I can't even tell you how upset I was when I found out Alexander McQueen had committed suicide. No, I don't own any of his clothes. I'm pretty sure I couldn't even afford a button off of one of his fabulously made shirts. I've never been to one of his fashion shows, nor have I ever even seen any of his garments in person. That doesn't mean I can't appreciate that his clothes were truly art and the way he presented them was in a league all of his own. Like so many talented artists, lots of times there creations are not fully appreciated until after their death, sometimes years after their death. This was not true for McQueen. Everyone who appreciates any form of fashion knew that he was special. The fashion world will never be the same without him.
McQueen and Lady Gaga were a match made in hoof shoe heaven.
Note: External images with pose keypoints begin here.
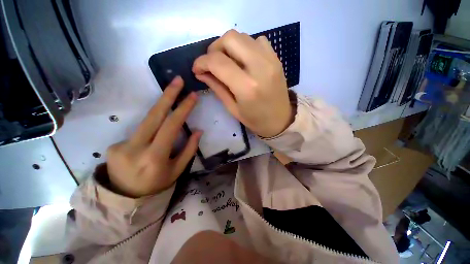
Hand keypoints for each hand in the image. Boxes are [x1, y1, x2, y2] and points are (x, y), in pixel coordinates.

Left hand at [106, 77, 201, 197]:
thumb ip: (189, 150)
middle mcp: (135, 149)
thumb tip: (198, 131)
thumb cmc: (157, 185)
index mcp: (155, 158)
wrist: (125, 199)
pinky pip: (139, 132)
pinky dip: (150, 130)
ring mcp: (120, 146)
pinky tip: (152, 140)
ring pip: (146, 121)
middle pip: (153, 115)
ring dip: (161, 109)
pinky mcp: (113, 145)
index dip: (182, 109)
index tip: (192, 95)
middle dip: (167, 95)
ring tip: (171, 99)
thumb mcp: (177, 170)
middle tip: (178, 80)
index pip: (171, 126)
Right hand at [192, 30, 292, 137]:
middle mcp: (260, 68)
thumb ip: (216, 87)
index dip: (201, 62)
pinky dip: (245, 46)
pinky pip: (257, 40)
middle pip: (230, 39)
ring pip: (243, 36)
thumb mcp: (232, 108)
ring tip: (227, 63)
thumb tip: (201, 72)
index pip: (218, 62)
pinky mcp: (276, 58)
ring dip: (229, 47)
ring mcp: (271, 60)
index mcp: (247, 87)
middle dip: (214, 48)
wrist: (281, 119)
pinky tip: (244, 61)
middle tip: (212, 63)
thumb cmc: (255, 120)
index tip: (196, 69)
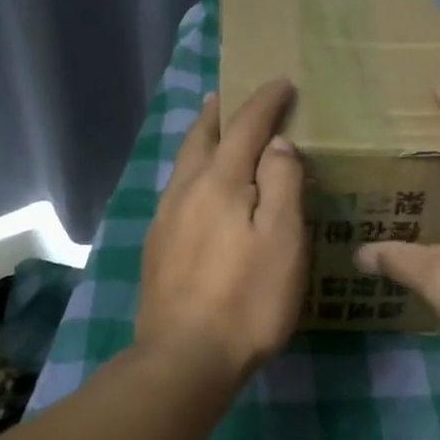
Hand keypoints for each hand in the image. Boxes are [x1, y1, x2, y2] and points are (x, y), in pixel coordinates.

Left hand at [136, 78, 307, 387]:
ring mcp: (165, 219)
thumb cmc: (247, 299)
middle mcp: (185, 190)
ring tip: (214, 130)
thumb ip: (282, 183)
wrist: (184, 357)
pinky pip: (177, 191)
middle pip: (201, 137)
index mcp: (219, 182)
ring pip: (183, 164)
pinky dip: (193, 172)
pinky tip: (199, 190)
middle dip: (219, 111)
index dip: (265, 101)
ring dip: (201, 139)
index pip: (245, 126)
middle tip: (229, 93)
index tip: (282, 82)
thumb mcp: (283, 239)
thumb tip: (276, 143)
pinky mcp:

Quote from Sarah Mowers review of McQueens Spring 2010 collection:
"There was a sparkling, illuminated runway in which two sinister, robotic movie cameras on gigantic black booms ran back and forth, while a screen played Knight's video of Raquel Zimmermann, lying on sand, naked, with snakes writhing across her body.Then the models came out, dressed in short, reptile-patterned, digitally printed dresses, their gangly legs sunk in grotesque shoes that looked like the armored heads of a fantastical breed of antediluvian sea monster. McQueen, according to an internal logic detailed in a press release, was casting an apocalyptic forecast of the future ecological meltdown of the world: Humankind is made up of creatures that evolved from the sea, and we may be heading back to an underwater future as the ice cap dissolves."